Trash in low rise residential buildings must be containerized starting Nov. 12: Mayor

GR-tX1cWcAAthq0
Mayor Eric Adams demonstrating the new wheeled and lidded official “NYC Bin” outside of Gracie Mansion. Monday, July 08, 2024.
Photo courtesy of Mayor Eric Adams’ Office

Mayor Eric Adams on Monday announced that owners of residential buildings with nine or fewer units will be required to place their trash in containers starting Nov. 12.

The mayor also unveiled the new official “NYC Bin.” Owners of small residential buildings and single-family homes must purchase the bins and begin using them by June 2026, the mayor said. 

The wheeled bins are decked out with latching lids, designed to keep rats out, and a metal bar on the front that will allow the city’s newly retrofitted garbage trucks to pick them up.

Adams lauded the latest development in the city’s “trash revolution” during a July 8 news conference, where he demonstrated taking out Gracie Mansion’s trash in the new bins. He also said containerizing the city’s trash is also a step toward putting New York on equal footing with other modern cities, which already place their garbage in bins.

“For too long, public space has been hijacked,” Adams said. “We all see it, mountains and mountains and mountains of plastic bags … We are leaders, we lead from the front and we are going to make sure that we catch up with everyone else and make sure that we get these plastic bags off our streets.”

The announcement represents the latest step in the Adams administration’s ongoing effort to move away from mountains of unsightly black garbage bags piled on Big Apple sidewalks — a prime food source for the city’s rat population — and toward placing refuse in secure containers. Adams, an avowed rat-hater, has made decimating the city’s rodent population and having cleaner streets central tenants of his mayoralty.

Adams said that once the rule goes into effect on Nov. 12, the city will have containerized 70% of its 14 billion pounds of annual trash.

“That’s nearly 10 billion pounds of trash each year that we won’t see or smell,” Adams said. “They won’t clutter our sidewalks, they won’t ruin our days, when rats run across and out of our garbage.

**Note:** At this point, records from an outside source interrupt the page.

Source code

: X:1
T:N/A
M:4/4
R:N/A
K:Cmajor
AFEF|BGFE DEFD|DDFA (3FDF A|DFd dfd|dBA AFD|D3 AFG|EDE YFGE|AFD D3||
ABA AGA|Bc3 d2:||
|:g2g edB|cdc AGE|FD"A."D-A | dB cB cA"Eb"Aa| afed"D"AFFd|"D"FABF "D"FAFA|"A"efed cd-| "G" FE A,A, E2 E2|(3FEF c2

This is a real revolution.”

While smaller-sized residential buildings and single-family homes must start placing their garbage in containers this fall, they can keep using their own bins until June 2026, when the mandate to purchase the official NYC Bins will kick in. Many buildings with nine or fewer units already use bins for their trash, according to city Sanitation Commissioner Jessica Tisch.

The new “NYC Bin.”Image courtesy of Mayor Eric Adams’ Office

However, property owners are already required to have bins that must be 55 gallons or less and have latching lids, according to City Hall.

The city is selling the new bins for less than $50 for the most common size, a price the Sanitation commissioner said is far cheaper than those of comparable quality in the marketplace. She added the bins are now available for property owners to order online at bins.nyc.

“If you don’t already have a bin, get the new NYC Bin for far far less than you would otherwise be paying, and do that before Nov. 12,” Tisch said.

The rule will also apply to so-called “special use buildings” including city agency buildings, houses of worship and professional offices in residences.

Once the rule goes into effect, the city will have a warning period for building owners to transition to containers through the end of the year, according to City Hall. It will then begin imposing fines on Jan. 2, 2025. 

The fines will begin at $50 for the first offense, increase to $100 for the second and then $200 for the third and each one thereafter.

“As we’ve rolled out containerization requirements, we’ve always done a grace-period, a warning period, where we hand out, usually it’s about one month, tens of thousands of warnings,” Tisch said. “They look a lot like summonses and that is on purpose and that’s so that people will pay, so people will feel the impact of it.”

The latest announcement follows similar rules requiring all of the city’s 200,000 businesses to begin placing their trash in containers taking effect in March.

Additionally, the mayor announced earlier this year that he will launch a containerization pilot program aimed at large buildings with 31 or more units in upper Manhattan’s Community District 9 next spring. The pilot will see large stationary trash containers placed on city streets throughout the area that will be paired with new side-loading Sanitation Department trucks.